ガツンという音が鳴る。手ごたえはあったがまだ壊れない。
唯「お願い…」
もう一度振り下ろす。
唯「壊れて…!」
唯「壊れてよ!」
何度目かの衝撃を与えたとき
相当老朽化していたのだろう、ついにそれは根元からポキリと折れて
眼下へと落ちていった。
唯「やった…!」
空が明るくなり始める。
どうやら夜が明け始めたようだ。
―――ようやく光の戻った町を見渡して、唯は愕然とした。
唯「え…?」
自分たちが住む町。
その町は、真っ赤に染まった海が四方を取り巻いていた。
唯「なに…コレ…」
見渡す限りの紅い海原。
その向こうから
忌まわしい、あの音が響き始めた。
唯「そんな…こんなの…」
唯「こんなの、どうしようもないよ!」
絶叫したその時、左足をガシリと掴まれた。
驚いて見ると、そこには、紅い涙を流した満面の笑みの―――
―――終了条件未遂
―
――
―――
「ねえ、やっぱり肝試しなんてやめて返ろうよぉ」
「何言ってんのよ、ここまで来て」
「だってヘンだよこの町。
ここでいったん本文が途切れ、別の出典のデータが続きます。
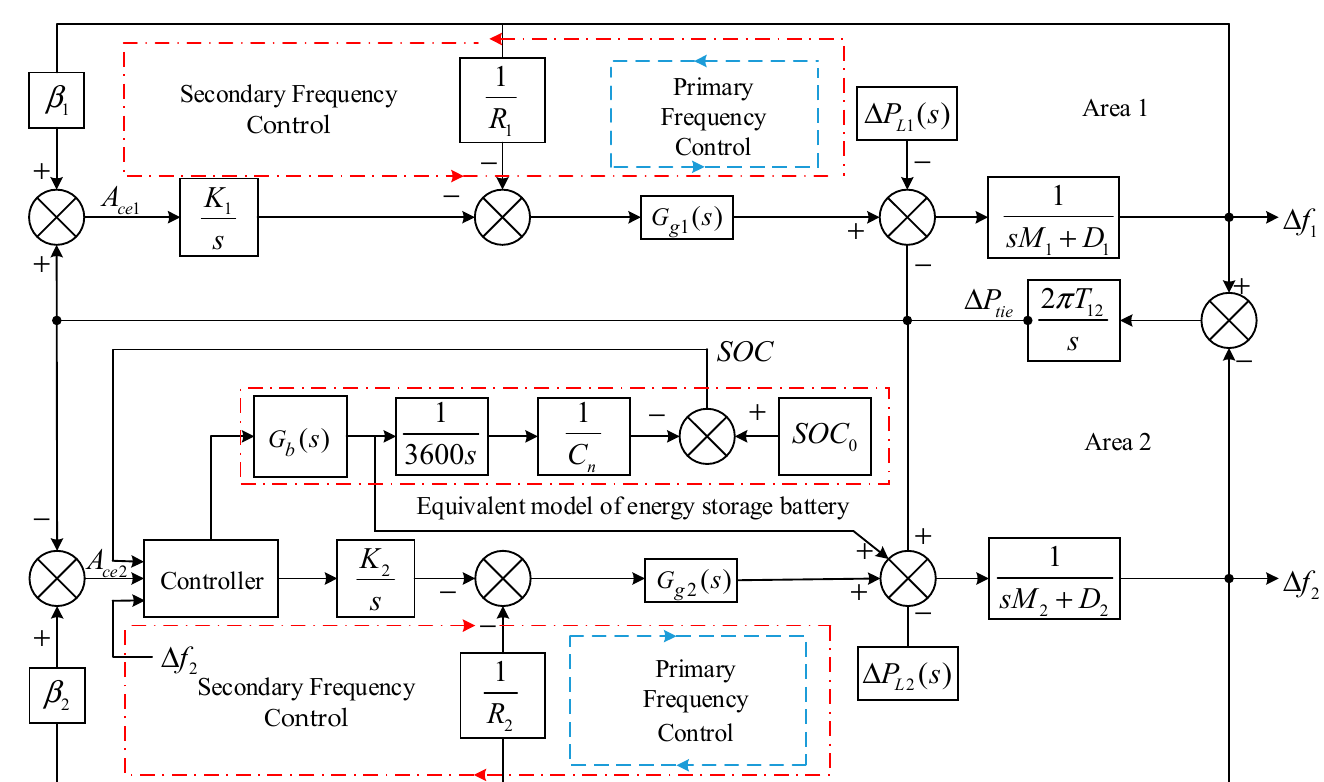
Figure 1. Frequency control model of the two-zone system with energy storage devices. In Figure 1, G g i ( s ) is the simplified model of the generator set comprising the governor model G gov ( s ) and reheat turbine model G T ( s ) in series, and i = 1, 2 represents the two regions. ∆ P Li , ∆ P ti , ∆ P ri , ∆ X gi , ∆ P tie , and ∆ f i are the load disturbance, turbine output power increment, reheater output power increment, governor position increment, tie-line power deviation, and frequency deviation, respectively. β i and R i are the power system deviation coefficient and unit adjustment coefficient, respectively. M i and D i are the regional inertia coefficient and regional damping coefficient, respectively. T 12 is the synchronization coefficient of the tie line; A cei is the regional control deviation; C n is the rated capacity of energy storage; S oc0 and S oc represent the initial SOC and real-time SOC for BESSs.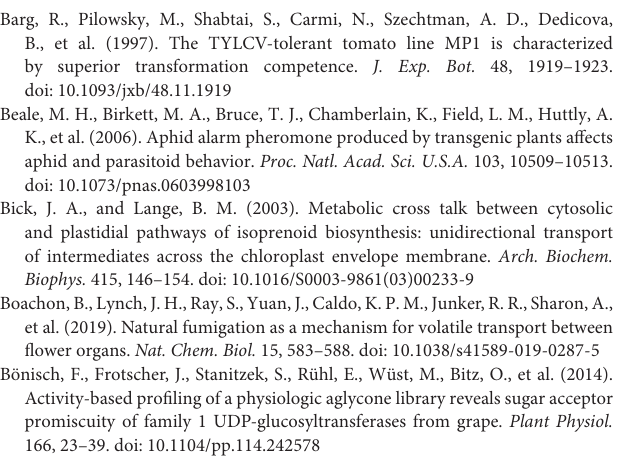
Supplementary Figure 1 | Metabolic profiling of transgenic tomato lines overexpressing AmNES/LIS-1 and AmNES/LIS-2 under control of the PG promoter. Emission of the sesquiterpene nerolidol (A) and the monoterpene linalool (B) from ripe tomato fruits ( AmNES/LIS-1 line B5 and AmNES/LIS-2 line U8) were analyzed by GC-MS. IS, internal standard. Supplementary Figure 2 | Mass spectra of two unknown terpene compounds observed in the internal pools extracted from AmNES/LIS-1 fruits (see Figure 4A ). Extracts were analyzed by GC-MS and mass spectra are shown for: (A) unknown terpene 1; (B) unknown terpene 2. Supplementary Table 1 | Primers for genotyping and qRT-PCR analyses of transgenic tomato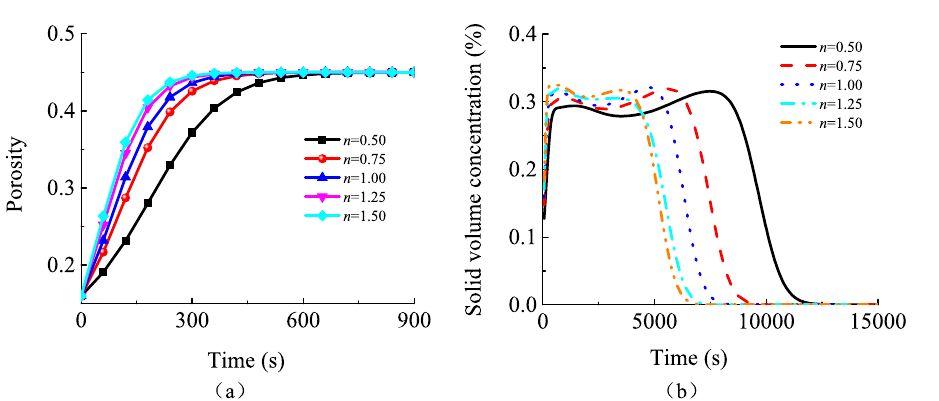
Figure 16. History of porosity and solid volume concentration at monitoring point A 3 under different values of n : ( a ) porosity; ( b ) solid volume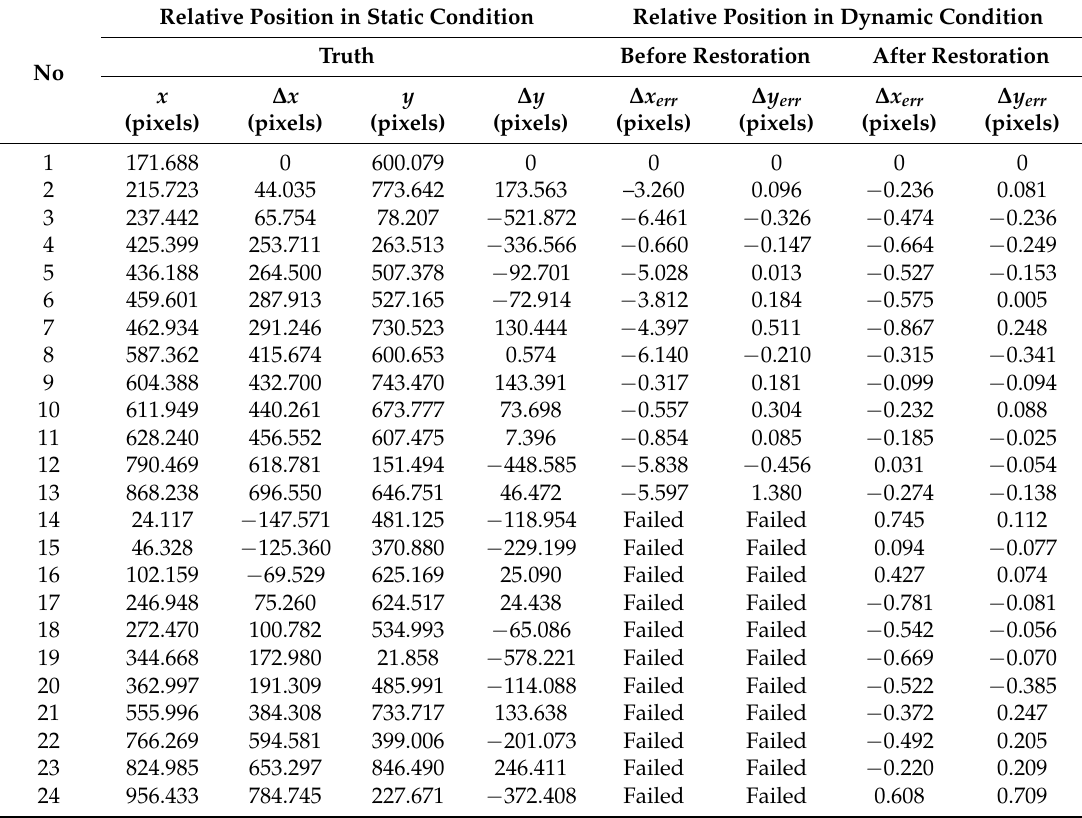
Table 4. Centroid position error before and after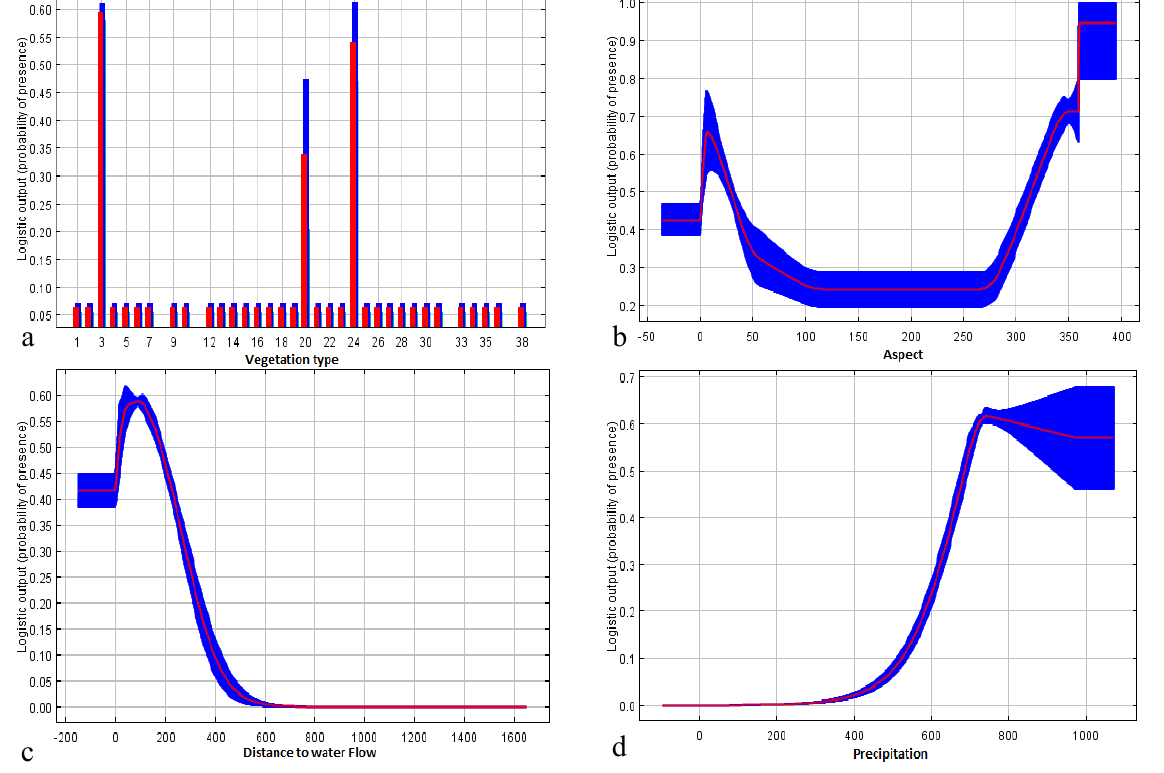
Figure 8. Response curves of the variables that most contributed to explain the potential distribution of Picea chihuahuana Martínez in Mexico ( a = Vegetation type, b = Aspect, c = Distance to water flows, d = Annual precipitation): model at local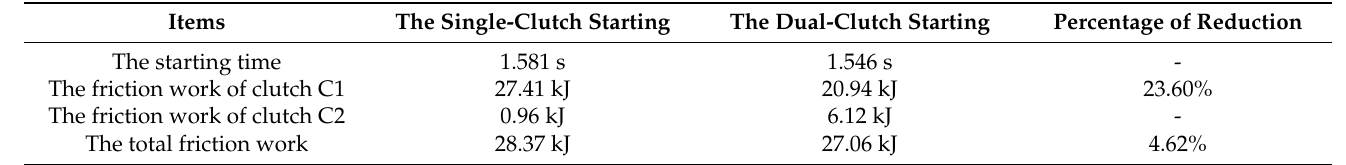
Table 6. The data of the simulation results of quickly starting.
どうして家はあるのにだれも住んでないの?」
「え、あんた
ニュース見なかったの?この町も前はちゃんと人が住んでたんだけどね、
それが2年前のある日、一夜にして忽然と消えちゃったんだって。」
「え?住人全員?」
「うん。当時は『謎の集団失踪!』なんて随分騒がれたのよ。」
「そっか。だからこんなに人探しのポスターが貼ってあるんだね。」
「そうだね。ほら、このポスターなんて見てよ。…私たちと同じくらいの年の女の子。」
「ほんとだ…そう考えるとなんだか、怖い、というより…」
「うん、ちょっと悲しいよね。」
「帰ろっか。」
「うん。」
『 探し人
この姉妹を探しています。
平成22年の××町集団失踪事件以降行方がわからなくなりました。
もし見かけた方がいましたらご一報下さるよう、よろしくお願いします。
○ 平沢唯(当時17歳)
連絡先 □□□-△△△-××××
』
―――― 糸冬
唯「という夢を見たのさ」
律「どんな精神状態してんだよオマエ…」
梓「でも確かに徹夜でゲームするとそのゲームの夢みちゃったりしますよね」
律「それにしてもぶっ飛びすぎだろ!いくらムギでも部屋に銃なんか隠してないよな?」
紬「ギクッ」
紬「あ、あれ~?そういえば澪ちゃんは~?」アセアセ
梓「ああ、澪先輩ならさっきからずっとそこで…」
澪「あーあー聞こえない聞こえない聞こえない」
律「…」
律「ま、まあそういうわけで…」
唯律紬梓「サイレン新作よろしく!」
おしまい!
おまけ
憂「おねえ…ちゃん…フ、フフッ!」
包丁を握ったままゆっくりとこちらに近づいてくるが、立ち上がれなかった。
とめどなく涙がこぼれた。
目の前で包丁を振り上げるのを見ながら、この子になら殺されてもいいかな、と思った。
「破ああぁぁぁぁあああぁ!!!」
爆音とともに憂の体が青い炎に包まれる。
驚いて振り向くと、ひとりの少年が立っていた。羽生蛇育ちのSDKさんだ。
憂「おねえちゃん!」
唯「憂!正気に戻ったんだね!」
SDK「約束したんだ。美耶子と…」
そういって立ち去るSDKさんを見て、羽生蛇育ちってスゴイ、改めてそう思った。